## Soal Latihan
1. Tolong salin ulang bagian berita petani sawit di bawah tanpa perubahan apa pun: mulai pada kata "PANGKALAN KERINCI –" dan berhenti setelah kata "Bupati Pelalawan, kemarin.".
2. Teruskan berita petani sawit di bawah, dimulai setelah kalimat terakhir yang ditampilkan.

## Kutipan
============================================================

PANGKALAN KERINCI – Asosiasi Petani Kelapa Sawit Indonesia (Apkasindo) Kabupaten Pelalawan, Riau menggelar aksi sebagai bentuk keprihatinan petani kelapa sawit saat ini.

Mereka menyampaikan keprihatinannya kepada Pemerintah Kabupaten (Pemkab) Pelalawan, terkait dampak dari larangan ekspor Crude Palm Oil (CPO) dan turunannya.

Kondisi tersebut berdampak langsung terhadap anjloknya harga beli tandan buah segar (TBS) petani kelapa sawit oleh Pabrik Kelapa Sawit (PKS).

Mewakili Apkasindo Pelalawan, Rahmadsyah Rangkuti menyampaikan kondisi itu kepada Pemkab Pelalawan melalui Sekretaris Daerah (Sekda) Kabupaten Pelalawan, T Mukhlis di kantor Bupati Pelalawan, kemarin.

"Kami menyampaikan keprihatinan petani kelapa sawit Indonesia. Harga TBS sawit saat ini tidak sesuai dengan harga penetapan pemerintah," katanya.

============================================================

## Cuplikan Data
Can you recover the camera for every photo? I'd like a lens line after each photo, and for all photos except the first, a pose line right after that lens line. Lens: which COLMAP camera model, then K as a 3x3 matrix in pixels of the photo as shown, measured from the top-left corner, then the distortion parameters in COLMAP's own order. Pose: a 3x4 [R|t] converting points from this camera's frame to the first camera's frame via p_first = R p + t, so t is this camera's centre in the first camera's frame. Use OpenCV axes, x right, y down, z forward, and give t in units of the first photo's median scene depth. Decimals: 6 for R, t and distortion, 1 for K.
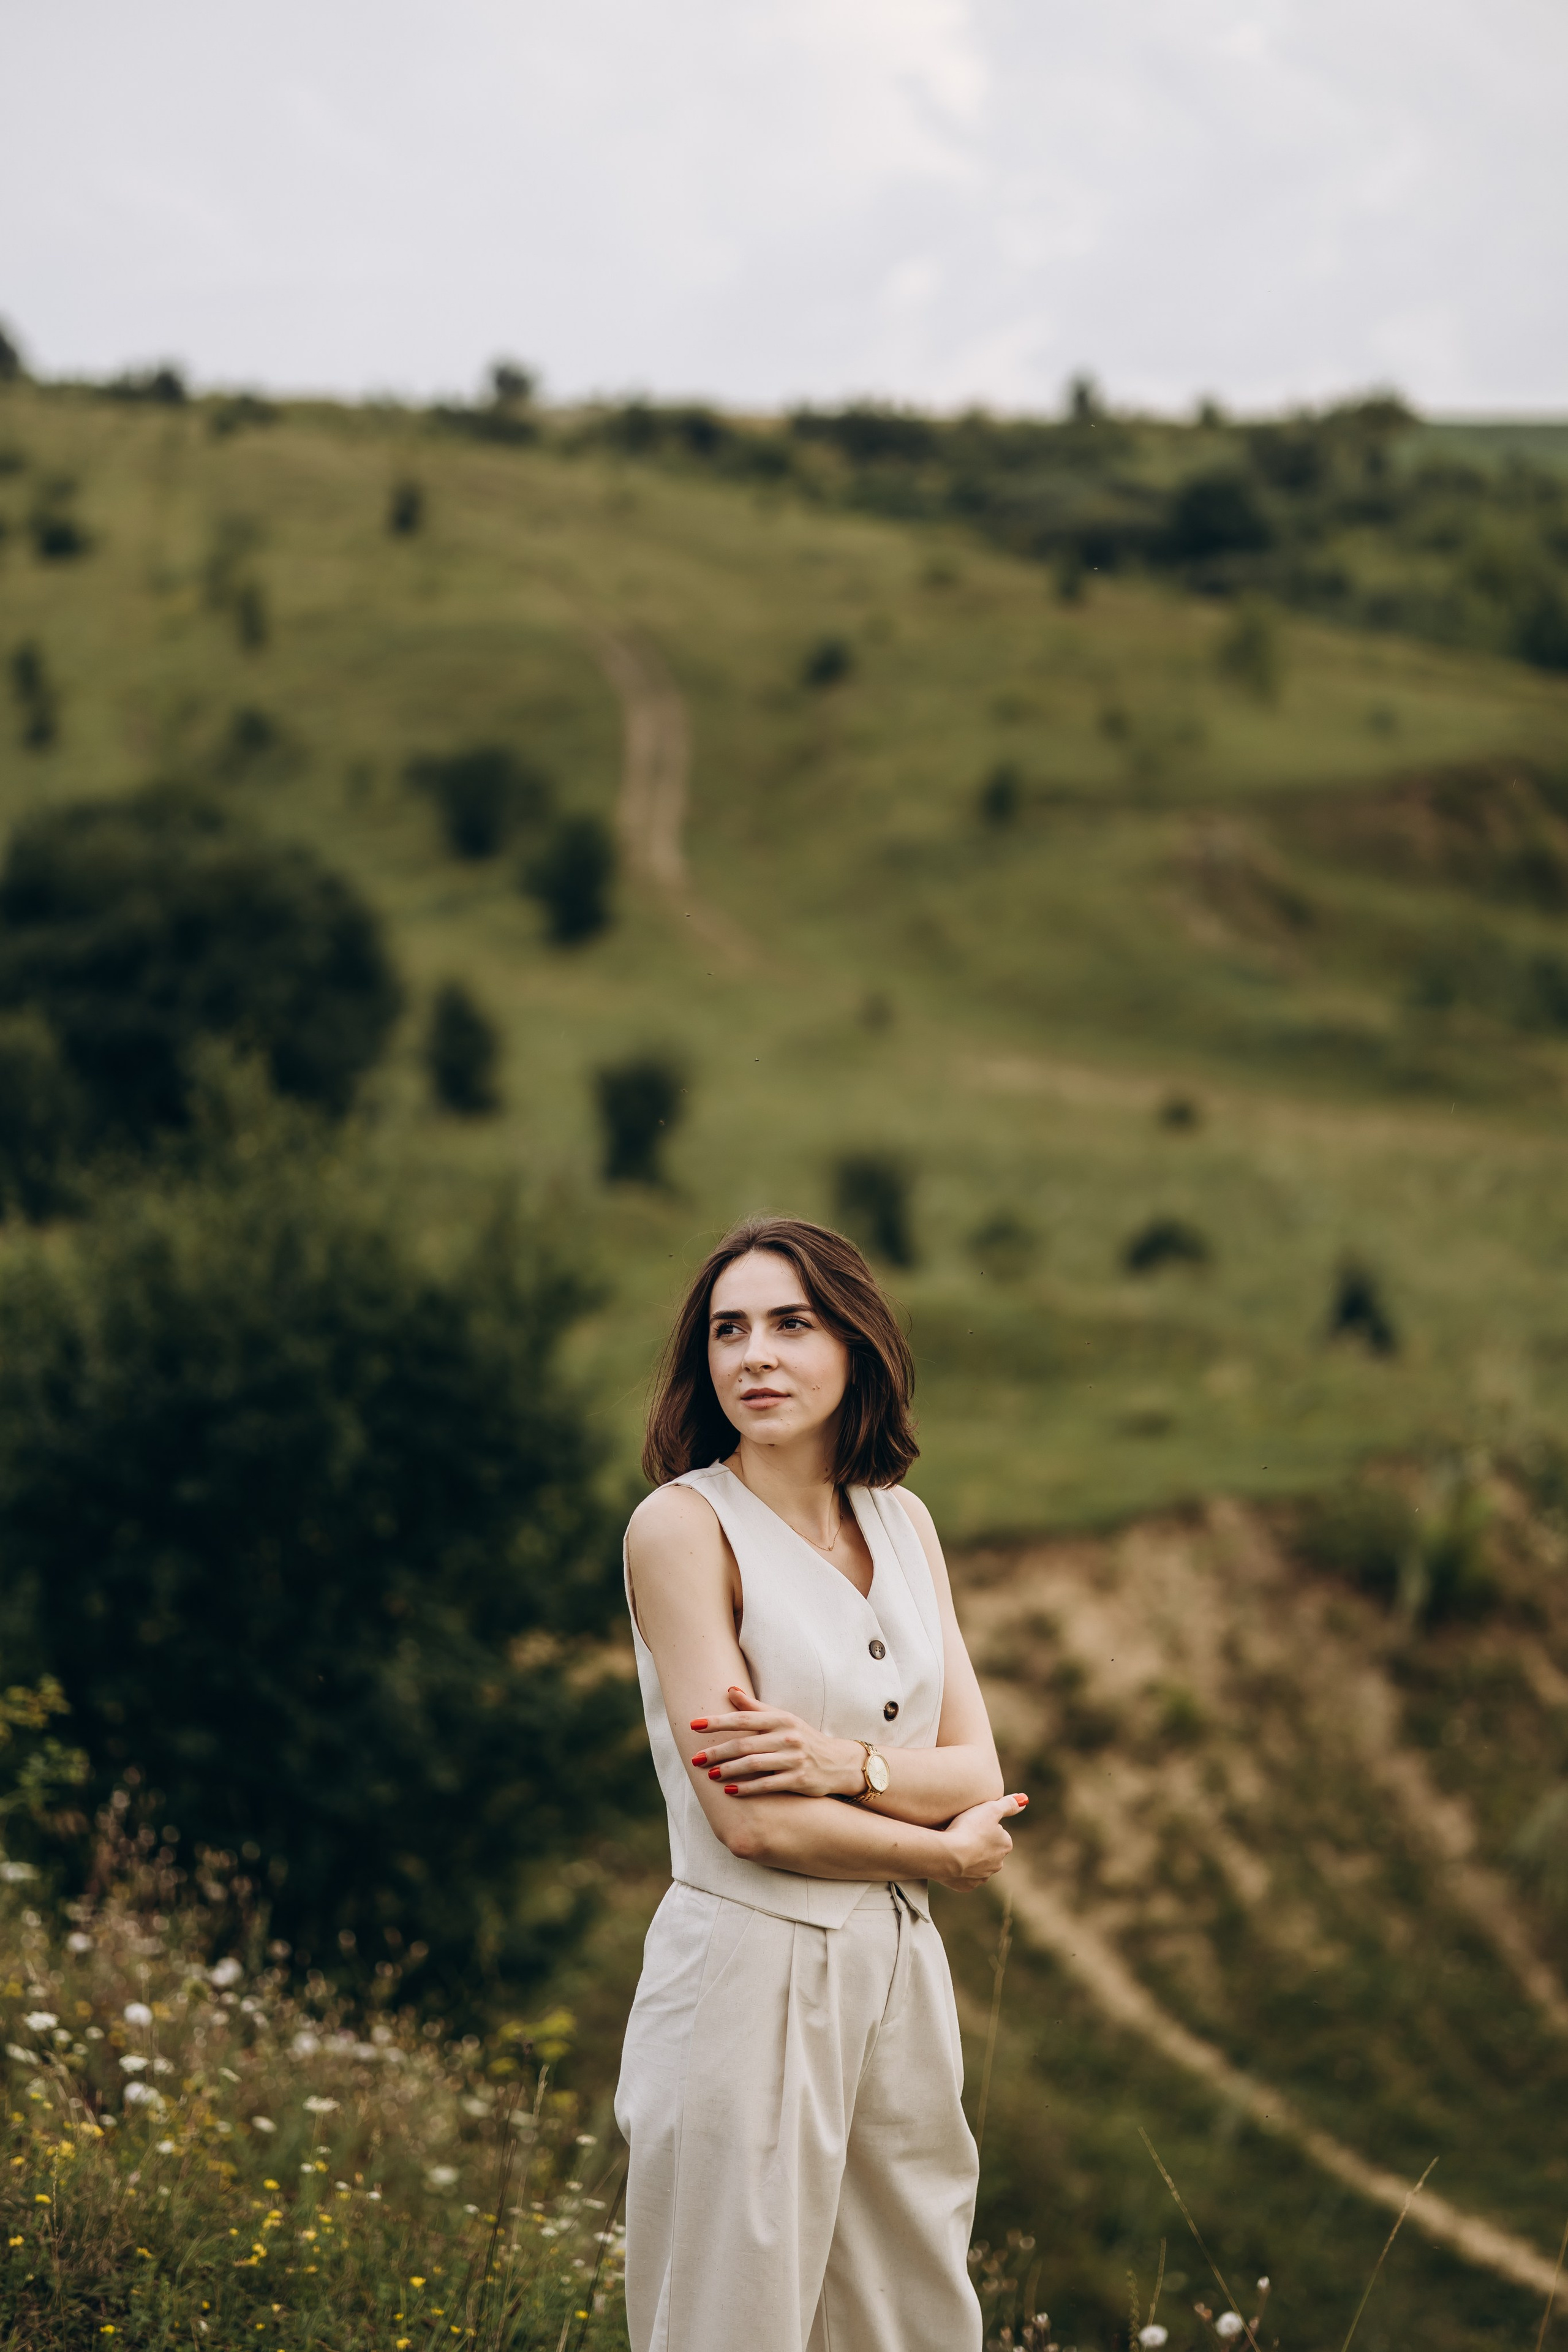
lens RADIAL K [[5668.3, 0, 784.3], [0, 5668.3, 1079.6], [0, 0, 1]] dist [0.340353, -9.843536]
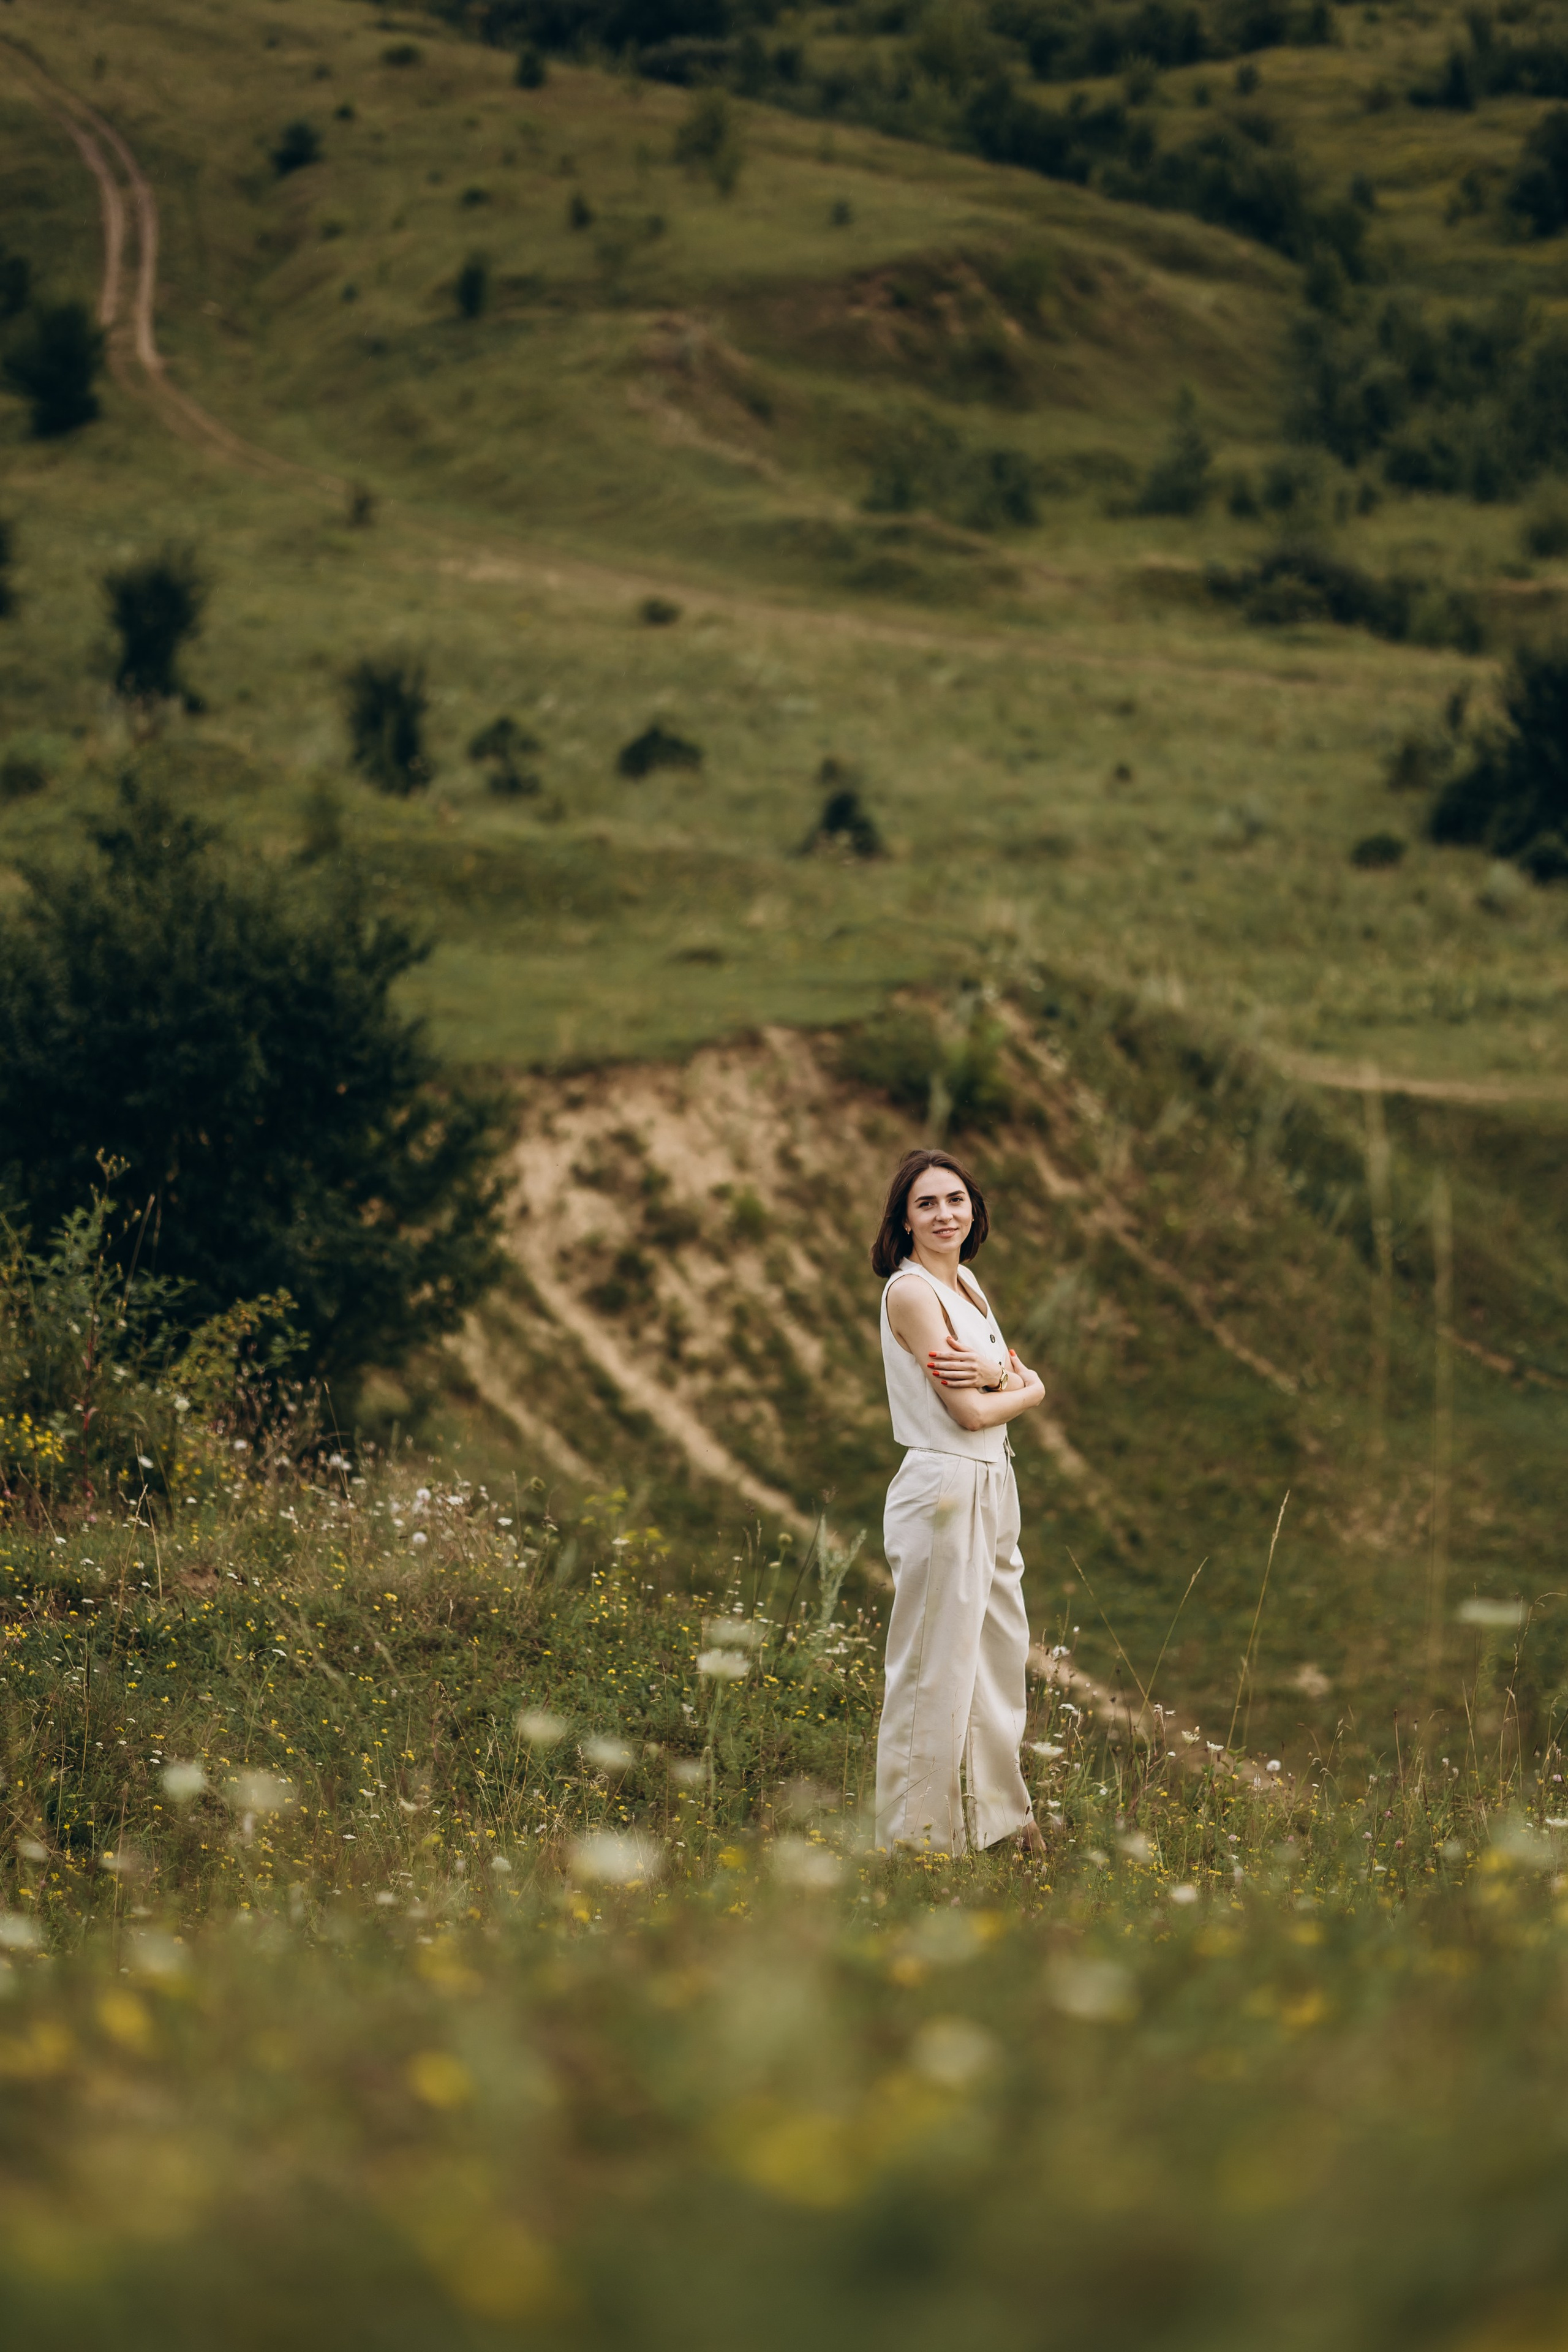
lens RADIAL K [[5627.0, 0, 784.0], [0, 5627.0, 1176.0], [0, 0, 1]] dist [0.002290, 0.274585]
pose [[0.995143, -0.008551, 0.098069, -0.031346], [-0.002555, 0.993641, 0.112565, -0.023091], [-0.098408, -0.112269, 0.988793, -0.128523]]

============================================================

## Jawaban Tertulis
1.
PANGKALAN KERINCI – Asosiasi Petani Kelapa Sawit Indonesia (Apkasindo) Kabupaten Pelalawan, Riau menggelar aksi sebagai bentuk keprihatinan petani kelapa sawit saat ini.

Mereka menyampaikan keprihatinannya kepada Pemerintah Kabupaten (Pemkab) Pelalawan, terkait dampak dari larangan ekspor Crude Palm Oil (CPO) dan turunannya.

Kondisi tersebut berdampak langsung terhadap anjloknya harga beli tandan buah segar (TBS) petani kelapa sawit oleh Pabrik Kelapa Sawit (PKS).

Mewakili Apkasindo Pelalawan, Rahmadsyah Rangkuti menyampaikan kondisi itu kepada Pemkab Pelalawan melalui Sekretaris Daerah (Sekda) Kabupaten Pelalawan, T Mukhlis di kantor Bupati Pelalawan, kemarin.

2.
Menurutnya, harga TBS kelapa sawit anjlok antara 40 hingga 70 persen dari harga penetapan pemerintah dan tidak diterima pabrik karena alasan penyimpanan CPO penuh.

"Kondisi ini terjadi merata sejak adanya larangan ekspor CPO dan turunannya , sejak tanggal 28 April 2022," ujar perwakilan Apkasindo.

Dalam aksi keprihatinan ini, Apkasindo menyampaikan surat yang berisi lima tuntutan. Meminta kepada Presiden Joko Widodo untuk melindungi 16 juta petani sebagai dampak turunnya harga TBS sawit sebesar 70 persen di 22 provinsi.

Meminta presiden untuk meninjau ulang kebijakan larangan ekspor sawit dan produk MGS serta bahan bakunya karena dampaknya langsung ke harga TBS sawit.

Kemudian, presiden diminta tidak hanya mensubsidi MGS curah, tapi juga MGS kemasan sederhana (MGS Gotong Royong).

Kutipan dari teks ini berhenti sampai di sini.